Tuesday, January 27, 2015

Binoculars

Jesus on the Sea of Galilee
How many have seen the film “Titanic” with Leonardo DiCaprio and Kate Winslet?   Director James Cameron and his team descended three miles in the icy waters of the North Atlantic to see with their own eyes and to photograph history’s greatest shipwreck.

What sank this 45,000-ton floating hotel, with first class appointments, with 29 boilers in the engine room, on its maiden voyage? An author named Carl Warner argued that what really sank the Titanic was a 3-ounce key.

The ship had a crow’s nest, a lookout, and a box containing high-powered binoculars, for the lookouts to use to spot icebergs.  
This binocular box had a secure lock.   Unfortunately when the Titanic sailed from England, someone forgot to leave the key with the lookout.
 
So,a ship that cost millions of dollars – and was carrying more than 2,200 men, women and children -- was sunk by something that only cost a few cents.

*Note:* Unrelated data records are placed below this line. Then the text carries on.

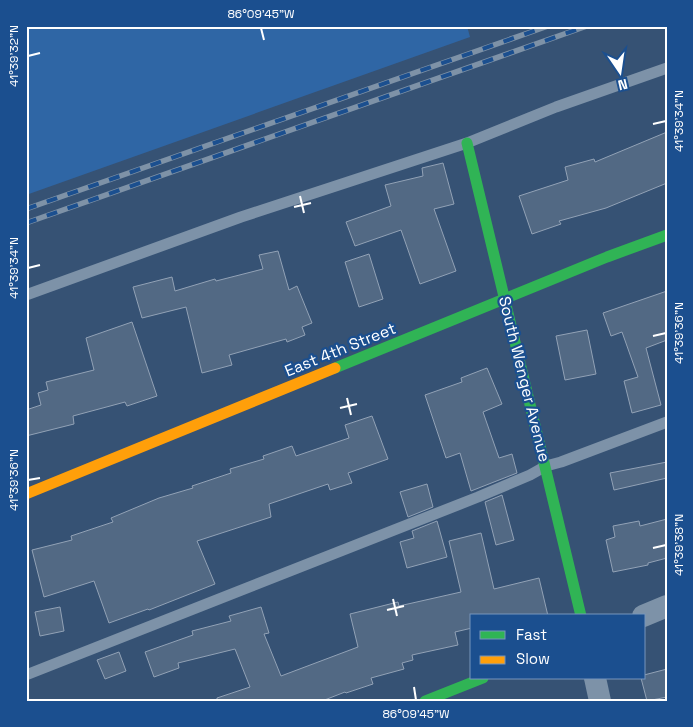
<svg xmlns="http://www.w3.org/2000/svg" width="693" height="727" font-family="'Space Grotesk',sans-serif">
	<rect width="100%" height="100%" fill="#365274"/>
	<!-- green -->
	<path fill="#2f66a5" d="M26 26H467L470 37 26 195Z"/>
	<!-- building -->
	<g fill="#526984" stroke="#92a2b6">
		<path d="M667 132V183L606 208 559 221 561 224 532 234 519 196 568 180 565 167 594 159 595 162Z"/>
		<path d="M443 163 454 204 434 209 456 271 420 284 401 230 355 246 346 222 391 206 385 185 423 176 422 168Z"/>
		<path d="M278 251 289 290 297 286 312 323 302 327 305 335 287 342 286 339 229 355 232 365 202 373 186 307 142 318 133 287 172 277 175 291 215 279 216 281 263 269 259 255Z"/>
		<path d="M369 254 383 299 359 307 345 262Z"/>
		<path d="M667 291V340L646 348 661 405 632 413 624 381 638 377 622 332 611 336 603 313Z"/>
		<path d="M132 322 157 396 127 406 125 402 73 416 74 424 26 436V410L41 405 38 393 48 390 46 382 94 370 86 338Z"/>
		<path d="M587 330 596 374 565 380 556 336Z"/>
		<path d="M487 368 502 404 483 412 499 458 512 454 517 473 471 491 460 453 446 458 425 395 462 382 461 378Z"/>
		<path d="M372 416 388 459 348 473 352 483 330 490 328 484 269 504 271 517 197 541 215 584 149 610 148 609 109 623 94 581 44 597 32 550 72 540 71 536 113 522 111 518 159 498 193 488 192 486 231 473 230 469 264 459 263 456 292 446 296 456 349 438 345 425Z"/>
		<path d="M667 462V478L614 490 610 473Z"/>
		<path d="M427 484 433 507 408 517 400 492Z"/>
		<path d="M502 495 514 540 496 545 485 502Z"/>
		<path d="M667 519V558L648 563V565L613 572 606 540 615 537 613 526 639 521 640 526Z"/>
		<path d="M437 521 447 557 407 568 400 542 414 538 412 531Z"/>
		<path d="M481 533 494 589 539 578 548 616H472V628L455 632 458 645 412 655 413 660 402 663 404 669 371 678 373 684 346 693 345 692 322 701H217V698L250 687 235 649 178 663 179 668 154 677 145 652 193 635 192 631 231 621 229 616 261 607 269 633 264 634 281 676 358 647 350 614 398 602 399 606 461 592 449 541Z"/>
		<path d="M60 607 64 631 40 636 35 612Z"/>
		<path d="M119 652 126 671 105 679 97 660Z"/>
		<path d="M667 669V697L647 701 641 678H644V675Z"/>
	</g>
	<g fill="none" stroke-linecap="round" stroke-linejoin="round">
		<!-- lane -->
		<g stroke="#7d92a8" stroke-width="11">
			<path d="M26 295 241 217 467 143 556 107 667 68"/>
			<path d="M26 675 478 497 530 475 546 466 561 462 667 422"/>
		</g>
		<!-- street -->
		<g stroke="#7d92a8" stroke-width="22">
			<path d="M643 616 667 606"/>
			<path d="M595 678 600 701"/>
		</g>
		<!-- fast -->
		<g stroke="#30b455" stroke-width="11">
			<path d="M467 143 581 616"/>
			<path d="M335 368 607 257 667 235"/>
			<path d="M425 701 483 678"/>
		</g>
		<!-- slow -->
		<path stroke="#ff9f0a" stroke-width="11" d="M26 494 335 368"/>
		<defs>
			<g id="rail">
				<path d="M26 209 548 26"/>
				<path d="M26 223 587 26"/>
			</g>
		</defs>
		<!-- rail casing -->
		<use href="#rail" stroke="#7e92a7" stroke-width="5.5"/>
		<!-- rail -->
		<use href="#rail" stroke="#1b4f8f" stroke-width="4" stroke-dasharray="11" stroke-linecap="butt"/>
	</g>
	<!-- ticks -->
	<path fill="none" stroke="#fff" stroke-width="2" d="M261 28 264 40M28 56 40 53M653 124 666 121M300 196 304 213M294 207 311 203M28 268 40 265M653 336 666 333M347 398 351 415M340 408 357 404M28 480 40 478M653 548 666 545M393 599 397 616M387 610 404 606M414 687 416 700"/>
	<g text-anchor="middle" stroke-width="4.5" stroke-linejoin="round" paint-order="stroke">
		<!-- street labels -->
		<g font-size="16" fill="#fff" stroke="#1b4f8f">
			<text transform="translate(340 349) rotate(-22)" y="6">East 4th Street</text>
			<text transform="translate(525 379) rotate(76)" y="6">South Wenger Avenue</text>
		</g>
	</g>
	<!-- border -->
	<rect width="693" height="727" fill="none" stroke="#1b4f8f" stroke-width="55"/>
	<!-- legend -->
	<rect x="470" y="614" width="175" height="65" fill="#1b4f8f" stroke="#7695bc"/>
	<rect x="480" y="631" width="25" height="8" fill="#30b455" stroke="#7695bc"/>
	<text x="516" y="640" font-size="15" fill="#ffffff">Fast</text>
	<rect x="480" y="656" width="25" height="8" fill="#ff9f0a" stroke="#7695bc"/>
	<text x="516" y="664" font-size="15" fill="#ffffff">Slow</text>
	<!-- north arrow -->
	<g transform="translate(620 72) rotate(167)" stroke="#1b4f8f" stroke-width="4" paint-order="stroke">
	<path d="M0-4L9 19L0 12L-9 19Z" fill="#ffffff"/>
	<text y="-8" font-size="14" font-weight="bold" text-anchor="middle" fill="#ffffff">N</text>
	</g>
	<rect x="28" y="28" width="638" height="672" fill="none" stroke="#fff" stroke-width="2"/>
	<g font-size="12" text-anchor="middle" fill="#fff">
		<text x="261" y="18">86°09'45"W</text>
		<text transform="translate(14 56) rotate(-90)" y="4">41°39'32"N</text>
		<text transform="translate(679 121) rotate(-90)" y="4">41°39'34"N</text>
		<text transform="translate(14 268) rotate(-90)" y="4">41°39'34"N</text>
		<text transform="translate(679 333) rotate(-90)" y="4">41°39'36"N</text>
		<text transform="translate(14 480) rotate(-90)" y="4">41°39'36"N</text>
		<text transform="translate(679 545) rotate(-90)" y="4">41°39'38"N</text>
		<text x="416" y="718">86°09'45"W</text>
	</g>
</svg>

If the lookouts had the key to the binocular case, they probably would have seen the iceberg in time.

The binoculars can be understood, in one sense, as the eyes of our faith through which we can see what lies beneath and beyond immediate appearances, i.e., the awesome reality of God in our lives.  

When you hear the name “Jonah,” what do you think of?  Three days in the belly of a whale; or a character who brings bad luck.

The Book of Jonah is a short story: about 1300 English words.   It’s fiction (the bible has many literary genres), with a simple message: God embraces everyone; God only asks that we repent, that we orient our lives to God.

God tells Jonah to go to Nineveh, capital of Assyria (known today as Iraq) to preach repentance.   Jonah is shocked, because the Ninevites aren’t Jews.  So Jonah jumps into a boat and flees from God. But eventually God catches up, and Jonah preaches to the Ninevites.

And then the Ninevites shock Jonah: they repent; they turn around and with new eyes of faith recognize the awesome presence of God in their lives.

Our faith, a gift from God, empowers us to relate to God. This faith attempts to answer the fundamental questions of human life: Who am I?

What am I living for?  Where is my life going?  Does anyone care what happens to me?  What do I think ultimately matters in life?

And the content of our faith is expressed in belief statements such as the Nicene Creed we profess in our liturgy.
May the gift of our faith whereby we relate to God, and may the content of that faith which we profess, empower us, as the prophet Micah says, to act fairly, to love tenderly and walk humbly with our God.

May our faith be the binoculars through which we see the reality or presence of God all around us, within us and in one another.